Codelet 0: Python Refresher

The due date for this codelet is Monday, Jan 27 at 11:59PM.

Introduction

The following reintroduces you to using python via some concrete exercises. At the conclusion of this codelet, you should have demonstrated (re)familiarity with key aspects of Python.

Outline

Your assignment

Your task is to:

  1. Download codelet0.zip from the course website and open it. You will find these instructions, some relevant data files, and codelet0.py which has scaffolding for you.
  2. Complete each of the exercises using the scaffolding provided in codelet0.py
  3. Provide at least 2 doctest examples for the first two exercises

Grading

When assessing your code, satisfactory achievement is demonstrated, in part, by:

Doctests

Doctests are a useful testing module provided with python. The full documentation can be found here. What’s relevant is that it allows the specification of test cases in docstrings. Consider the below example,

import doctest

def add(a: int, b: int) -> int:
    """ Returns the sum

    Args:
        a (int): First number
        b (int): Second number
    Returns:
        int: Sum of a and b
    
    >>> add(3, 4)
    7
    >>> add(0, 1)
    1
    """
    return a + b


if __name__ == '__main__':
    doctest.testmod(verbose=True)

Here, we add to the add function, two simple test cases. Notice that the desired solution is under the >>> with no extra indentation. If our function outputted the wrong thing, running doctest.testmod(verbose=True) would tell us what case failed.

Exercises

For the exercises not mentioned below, you should find sufficient detail in their docstrings.

Basic classes

The final exercise is meant to introduce you to python classes, which you may have only seen in Java. To show you how to format a basic class, I’ve provided an example of a class called Word below:

class Word:
    """
    A class word manipulating words.

    Attributes:
        vowels (set): (class attribute) A set of all vowels
        text (str): Text of the word 
    """

    #A variable shared by all instances of the class
    vowels = set(['a', 'e', 'i', 'o', 'u'])

    def __init__(self, text):
        #self identifies the instance of class and can be used
        #to reference the variables of a specific instance of 
        #a class. So for an instance W of Word, W.text will 
        #return the text of that W. Within the class methods
        #self.text can be used to pick out the text of the instance.
        self.text = text

    def whereAreTheVowels(self):
        """
        A function that returns the position of the vowels in the word.

        Returns:
            list: A list of the positions of the vowels in the word.

        """
        where = []
        for position, letter in enumerate(self.text):
            #Checks if the letter is contained in the set 
            #vowels, if so, we append the position to where
            if letter in Word.vowels:
                where.append(position)
        return where

There are some special methods specific to classes. The __init__ method is one such method, and it serves as the class constructor. Morever, the arguments, if there are any beyond self (we return to self in a moment), in this function are required for instantiating the class. In the case of Word, that means we need to pass in a variable filling the slot of text.

t = 'Fig'
w = Word(t)

Above, we create an instance of Word that has, as its text attribute “Fig”. Finally, in creating a class we can create methods which can be called by class instances. In the example of w, we can call the function whereAreTheVowels by

w.whereAreTheVowels()

Notice that we don’t pass any arguments in, despite self being in the function declaration.
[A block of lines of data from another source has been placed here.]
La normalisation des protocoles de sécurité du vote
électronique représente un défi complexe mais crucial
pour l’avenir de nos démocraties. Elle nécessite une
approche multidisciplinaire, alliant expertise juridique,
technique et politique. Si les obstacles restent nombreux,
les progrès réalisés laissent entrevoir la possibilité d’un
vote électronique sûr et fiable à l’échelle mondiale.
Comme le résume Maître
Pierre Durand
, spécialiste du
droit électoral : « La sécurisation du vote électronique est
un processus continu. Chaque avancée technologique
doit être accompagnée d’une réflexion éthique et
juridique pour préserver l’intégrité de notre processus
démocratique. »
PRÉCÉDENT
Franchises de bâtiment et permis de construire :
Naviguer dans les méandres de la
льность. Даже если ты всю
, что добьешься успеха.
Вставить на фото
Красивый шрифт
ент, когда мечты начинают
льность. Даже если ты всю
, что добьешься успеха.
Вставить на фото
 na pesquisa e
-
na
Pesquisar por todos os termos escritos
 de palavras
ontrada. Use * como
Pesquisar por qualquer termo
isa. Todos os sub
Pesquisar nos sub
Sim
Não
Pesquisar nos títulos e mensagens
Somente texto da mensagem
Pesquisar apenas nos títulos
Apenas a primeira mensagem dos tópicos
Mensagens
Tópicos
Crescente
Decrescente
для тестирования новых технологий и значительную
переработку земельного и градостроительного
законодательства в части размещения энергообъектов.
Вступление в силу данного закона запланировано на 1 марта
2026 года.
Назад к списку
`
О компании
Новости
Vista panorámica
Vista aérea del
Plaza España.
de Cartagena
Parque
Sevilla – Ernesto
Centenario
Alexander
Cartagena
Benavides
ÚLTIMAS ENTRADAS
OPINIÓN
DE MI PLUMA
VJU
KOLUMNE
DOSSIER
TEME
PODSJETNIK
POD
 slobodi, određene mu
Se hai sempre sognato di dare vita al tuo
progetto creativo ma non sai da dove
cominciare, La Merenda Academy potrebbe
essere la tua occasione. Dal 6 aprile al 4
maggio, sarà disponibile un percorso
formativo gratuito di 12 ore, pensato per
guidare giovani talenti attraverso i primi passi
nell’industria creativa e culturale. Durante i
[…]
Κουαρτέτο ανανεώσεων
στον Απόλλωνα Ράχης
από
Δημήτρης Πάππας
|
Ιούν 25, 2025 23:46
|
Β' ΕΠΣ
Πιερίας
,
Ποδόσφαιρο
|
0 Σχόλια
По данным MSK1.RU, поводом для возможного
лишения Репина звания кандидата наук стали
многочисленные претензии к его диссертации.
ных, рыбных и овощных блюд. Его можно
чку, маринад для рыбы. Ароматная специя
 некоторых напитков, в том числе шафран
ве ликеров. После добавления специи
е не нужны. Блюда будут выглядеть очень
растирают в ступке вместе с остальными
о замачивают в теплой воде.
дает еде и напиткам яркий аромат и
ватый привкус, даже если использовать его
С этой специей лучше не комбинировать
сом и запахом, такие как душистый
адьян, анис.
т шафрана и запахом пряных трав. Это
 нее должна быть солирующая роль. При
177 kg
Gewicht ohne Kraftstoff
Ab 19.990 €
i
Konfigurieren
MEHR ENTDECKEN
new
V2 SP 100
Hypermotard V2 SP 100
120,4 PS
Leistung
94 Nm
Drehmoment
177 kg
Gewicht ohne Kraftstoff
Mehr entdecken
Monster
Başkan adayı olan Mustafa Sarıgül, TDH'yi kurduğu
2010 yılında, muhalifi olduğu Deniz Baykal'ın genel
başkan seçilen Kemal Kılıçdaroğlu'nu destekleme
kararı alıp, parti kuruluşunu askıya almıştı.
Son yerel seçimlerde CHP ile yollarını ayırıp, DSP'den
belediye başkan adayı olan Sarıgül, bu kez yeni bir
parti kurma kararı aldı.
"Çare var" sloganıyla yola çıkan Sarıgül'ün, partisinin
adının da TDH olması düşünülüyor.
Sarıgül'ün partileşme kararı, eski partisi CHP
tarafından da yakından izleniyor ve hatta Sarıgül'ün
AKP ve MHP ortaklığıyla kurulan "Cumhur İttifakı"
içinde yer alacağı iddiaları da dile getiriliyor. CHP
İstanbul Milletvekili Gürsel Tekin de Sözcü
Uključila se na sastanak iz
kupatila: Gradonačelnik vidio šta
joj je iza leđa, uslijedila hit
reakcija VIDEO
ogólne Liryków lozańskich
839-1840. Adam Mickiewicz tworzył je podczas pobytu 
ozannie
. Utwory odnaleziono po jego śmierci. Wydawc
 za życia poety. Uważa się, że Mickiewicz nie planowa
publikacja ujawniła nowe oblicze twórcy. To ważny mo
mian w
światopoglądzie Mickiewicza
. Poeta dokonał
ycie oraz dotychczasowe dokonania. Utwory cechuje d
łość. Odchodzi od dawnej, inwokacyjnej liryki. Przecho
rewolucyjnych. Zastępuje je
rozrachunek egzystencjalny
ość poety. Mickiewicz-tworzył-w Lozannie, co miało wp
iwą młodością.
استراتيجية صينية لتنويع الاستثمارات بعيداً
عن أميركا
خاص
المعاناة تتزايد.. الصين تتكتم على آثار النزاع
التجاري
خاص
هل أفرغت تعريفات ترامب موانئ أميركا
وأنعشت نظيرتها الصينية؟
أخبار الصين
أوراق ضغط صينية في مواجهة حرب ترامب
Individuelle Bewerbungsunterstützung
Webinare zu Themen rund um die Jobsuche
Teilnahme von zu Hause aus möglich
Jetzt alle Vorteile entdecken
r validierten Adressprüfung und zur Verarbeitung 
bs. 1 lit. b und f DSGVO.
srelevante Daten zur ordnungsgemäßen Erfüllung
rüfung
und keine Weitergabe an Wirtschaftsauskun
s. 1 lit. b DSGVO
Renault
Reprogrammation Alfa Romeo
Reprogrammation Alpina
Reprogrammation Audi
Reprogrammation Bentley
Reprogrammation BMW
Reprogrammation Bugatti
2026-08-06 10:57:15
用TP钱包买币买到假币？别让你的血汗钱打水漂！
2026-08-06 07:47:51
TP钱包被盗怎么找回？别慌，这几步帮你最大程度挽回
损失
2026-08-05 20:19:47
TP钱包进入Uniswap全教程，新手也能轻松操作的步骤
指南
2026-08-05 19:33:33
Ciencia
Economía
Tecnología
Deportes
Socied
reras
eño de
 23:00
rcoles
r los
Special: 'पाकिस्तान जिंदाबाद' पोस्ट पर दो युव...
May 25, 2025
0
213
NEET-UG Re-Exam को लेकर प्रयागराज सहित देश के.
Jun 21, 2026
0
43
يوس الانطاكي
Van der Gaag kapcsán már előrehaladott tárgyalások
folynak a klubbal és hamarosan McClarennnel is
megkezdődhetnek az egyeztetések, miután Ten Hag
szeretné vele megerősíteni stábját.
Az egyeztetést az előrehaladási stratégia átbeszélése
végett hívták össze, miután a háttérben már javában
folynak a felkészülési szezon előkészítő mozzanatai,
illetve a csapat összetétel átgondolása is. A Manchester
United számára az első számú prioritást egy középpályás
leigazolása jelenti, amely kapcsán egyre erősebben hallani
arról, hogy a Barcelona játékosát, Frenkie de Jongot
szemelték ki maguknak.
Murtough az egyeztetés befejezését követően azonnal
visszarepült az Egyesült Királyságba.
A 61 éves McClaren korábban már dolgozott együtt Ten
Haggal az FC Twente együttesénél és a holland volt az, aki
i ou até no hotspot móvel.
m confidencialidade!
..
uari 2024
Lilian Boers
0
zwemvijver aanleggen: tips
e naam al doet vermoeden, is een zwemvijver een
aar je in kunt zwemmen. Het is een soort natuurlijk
For this exercise, follow the description provided and create a class called Linguist with two attributes, name and advisor, and a function addUniversity, which takes one argument and adds it to the class instance (via self.).

Challenge problem

As a final refresher on python, conllu2sents.py lays out a task of reading in a file and changing the data in some way. To assist you in understanding the goals of the function, example input/output pairs are given. As per the typing hints in the function instantiation, conllu2sent, expects the name of a file and returns a list. The conllu in conllu2sent refers to a file format used for dependency parsing, among other things (see here). It consists of tab separated columns, with each column corresponding to a type of linguistic annotation. For example, the second column holds the form of a word (as it appears in the sentence), and the third columns holds the lemma or stem of the word. For example, above you should see the pair “Is” and “be”. Blank lines mark sentence boundaries, and lines beginning with # are comments (similarly, # are comments in python). Your task is to read in a conllu file and output a list containing each sentence in the file. To do this, you’ll want to loop over the lines in the file, paying particular attention to the sentence boundaries and to specific columns in the file. There is one final thing to keep in mind. Namely, the sentence should maintain normal spacing. That is, punctuation should directly follow the relevant word. One of the hints in the file should help.

My recommendation would be to approach this in two parts. The first, try to get the sentences from the file fr_easy.conllu. Once you can do that, move onto fr_hard.conllu which has punctuation.